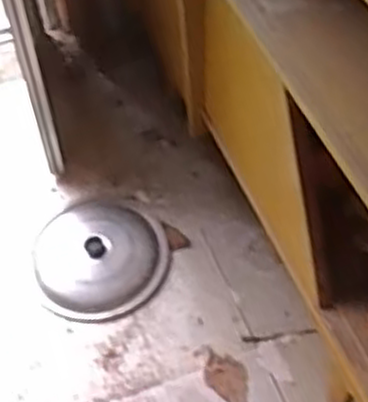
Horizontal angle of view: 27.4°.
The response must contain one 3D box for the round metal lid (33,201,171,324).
[{"bbox_3d":[-0.174,0.114,1.585,0.273,0.029,0.289,-2,55,2],"label":"round metal lid"}]

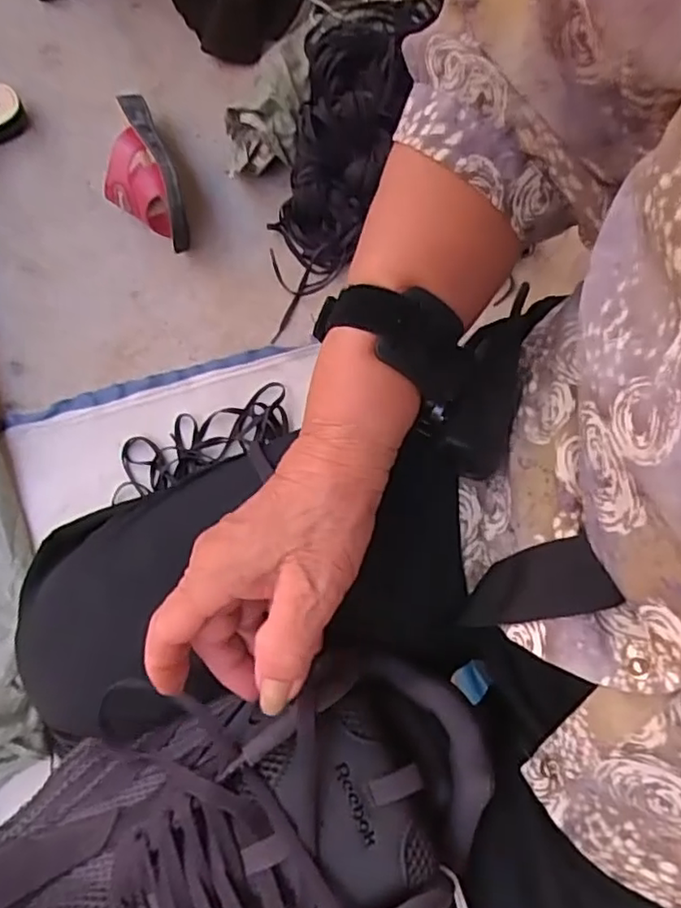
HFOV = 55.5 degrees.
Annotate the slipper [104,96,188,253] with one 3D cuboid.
[{"bbox_3d":[-0.272,-0.376,0.867,0.092,0.087,0.225,-22,78,-10],"label":"slipper"}]

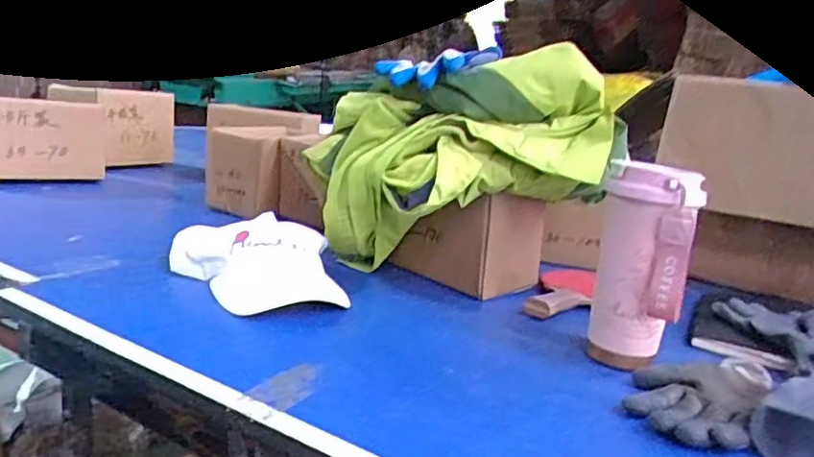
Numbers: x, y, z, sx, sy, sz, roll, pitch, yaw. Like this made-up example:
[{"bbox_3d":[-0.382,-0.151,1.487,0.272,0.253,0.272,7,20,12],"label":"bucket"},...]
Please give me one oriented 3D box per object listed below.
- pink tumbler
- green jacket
[{"bbox_3d":[0.217,0.036,0.585,0.080,0.186,0.075,12,14,21],"label":"pink tumbler"},{"bbox_3d":[0.047,-0.085,0.721,0.362,0.189,0.136,-18,6,17],"label":"green jacket"}]

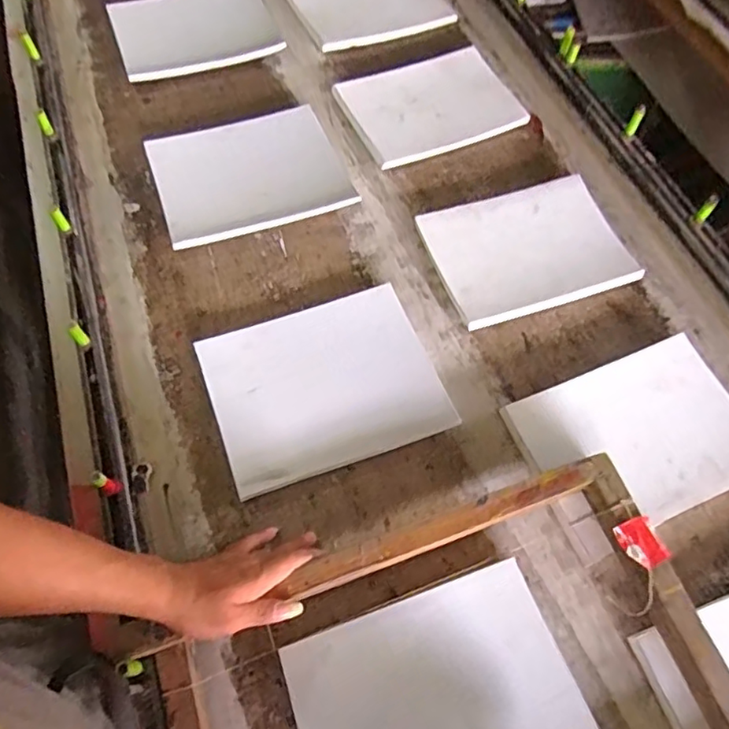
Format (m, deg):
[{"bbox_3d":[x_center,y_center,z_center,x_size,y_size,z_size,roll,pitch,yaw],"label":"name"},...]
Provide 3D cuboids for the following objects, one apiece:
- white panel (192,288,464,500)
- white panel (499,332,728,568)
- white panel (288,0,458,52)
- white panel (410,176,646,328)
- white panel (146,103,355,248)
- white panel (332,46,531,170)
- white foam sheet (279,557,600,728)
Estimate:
[{"bbox_3d":[-0.053,0.022,0.729,0.271,0.013,0.220,-18,65,-9],"label":"white panel"},{"bbox_3d":[0.330,0.089,0.704,0.270,0.018,0.192,-21,66,-10],"label":"white panel"},{"bbox_3d":[0.007,-0.679,1.081,0.264,0.017,0.225,-24,66,-11],"label":"white panel"},{"bbox_3d":[0.225,-0.166,0.825,0.259,0.017,0.194,-17,65,-8],"label":"white panel"},{"bbox_3d":[-0.175,-0.292,0.878,0.270,0.014,0.222,-19,65,-9],"label":"white panel"},{"bbox_3d":[0.110,-0.429,0.960,0.276,0.017,0.202,-22,66,-11],"label":"white panel"},{"bbox_3d":[0.072,0.332,0.565,0.263,0.020,0.201,-19,61,-5],"label":"white foam sheet"}]

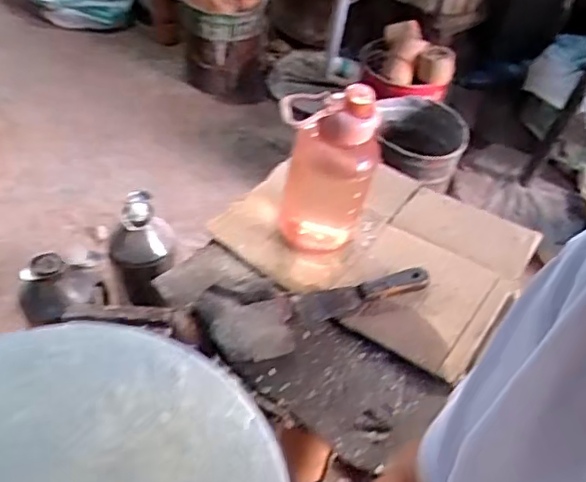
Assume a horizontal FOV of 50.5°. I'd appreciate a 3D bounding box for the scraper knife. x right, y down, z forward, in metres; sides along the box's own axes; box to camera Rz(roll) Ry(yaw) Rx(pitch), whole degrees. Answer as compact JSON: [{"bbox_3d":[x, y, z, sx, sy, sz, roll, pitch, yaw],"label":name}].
[{"bbox_3d":[0.097,0.063,0.814,0.166,0.020,0.042,-12,49,-18],"label":"scraper knife"}]

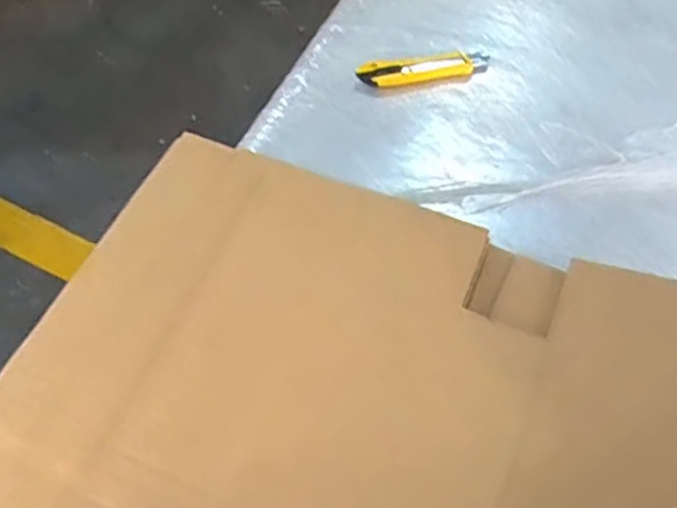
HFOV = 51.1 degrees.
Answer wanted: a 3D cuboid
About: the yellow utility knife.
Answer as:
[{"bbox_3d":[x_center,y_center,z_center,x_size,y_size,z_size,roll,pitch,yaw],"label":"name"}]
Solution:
[{"bbox_3d":[0.105,-0.228,0.870,0.157,0.012,0.041,-10,60,-2],"label":"yellow utility knife"}]

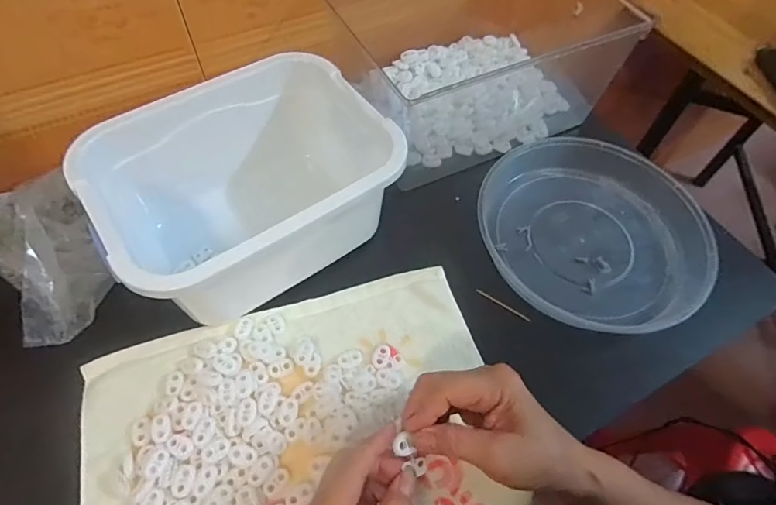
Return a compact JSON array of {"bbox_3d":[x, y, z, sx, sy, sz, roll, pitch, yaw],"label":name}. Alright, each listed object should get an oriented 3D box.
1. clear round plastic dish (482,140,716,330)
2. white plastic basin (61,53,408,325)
[{"bbox_3d":[0.214,-0.026,0.487,0.226,0.040,0.209,1,58,-2],"label":"clear round plastic dish"},{"bbox_3d":[-0.131,-0.058,0.442,0.241,0.130,0.179,-29,64,-19],"label":"white plastic basin"}]

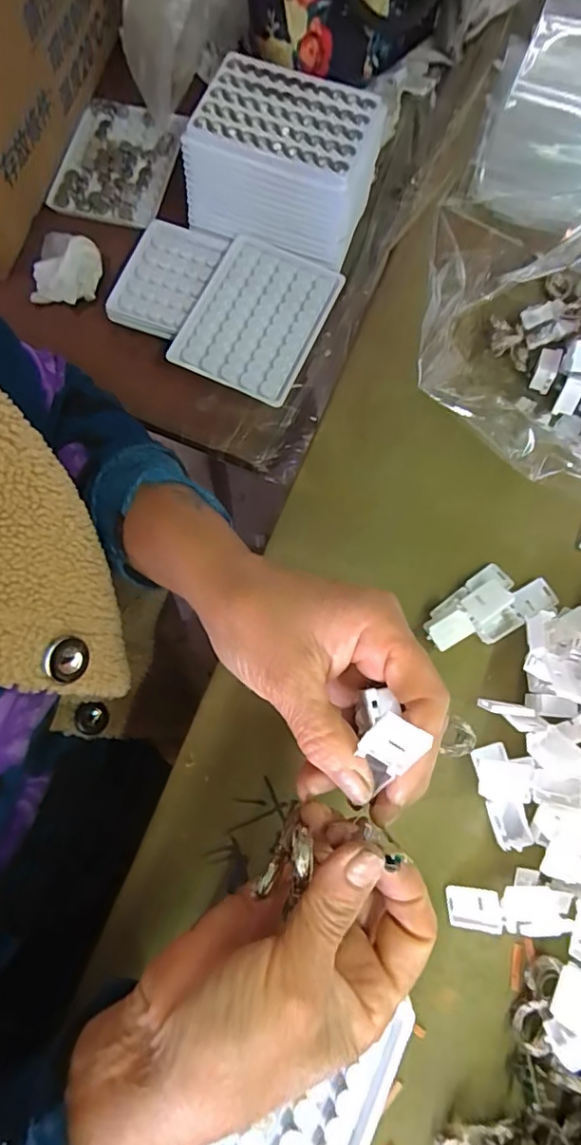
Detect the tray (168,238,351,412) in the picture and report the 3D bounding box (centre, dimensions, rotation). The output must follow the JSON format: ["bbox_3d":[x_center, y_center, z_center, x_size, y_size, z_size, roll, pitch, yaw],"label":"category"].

□ □ □ □ □

=== Work order ===
From the data above, show each line that contains "oriented".

=== Exercise result ===
Please give me one oriented 3D box per object listed below.
Return a compact JSON array of {"bbox_3d":[x, y, z, sx, sy, sz, roll, pitch, yaw],"label":name}. Alright, each listed object should get an oriented 3D box.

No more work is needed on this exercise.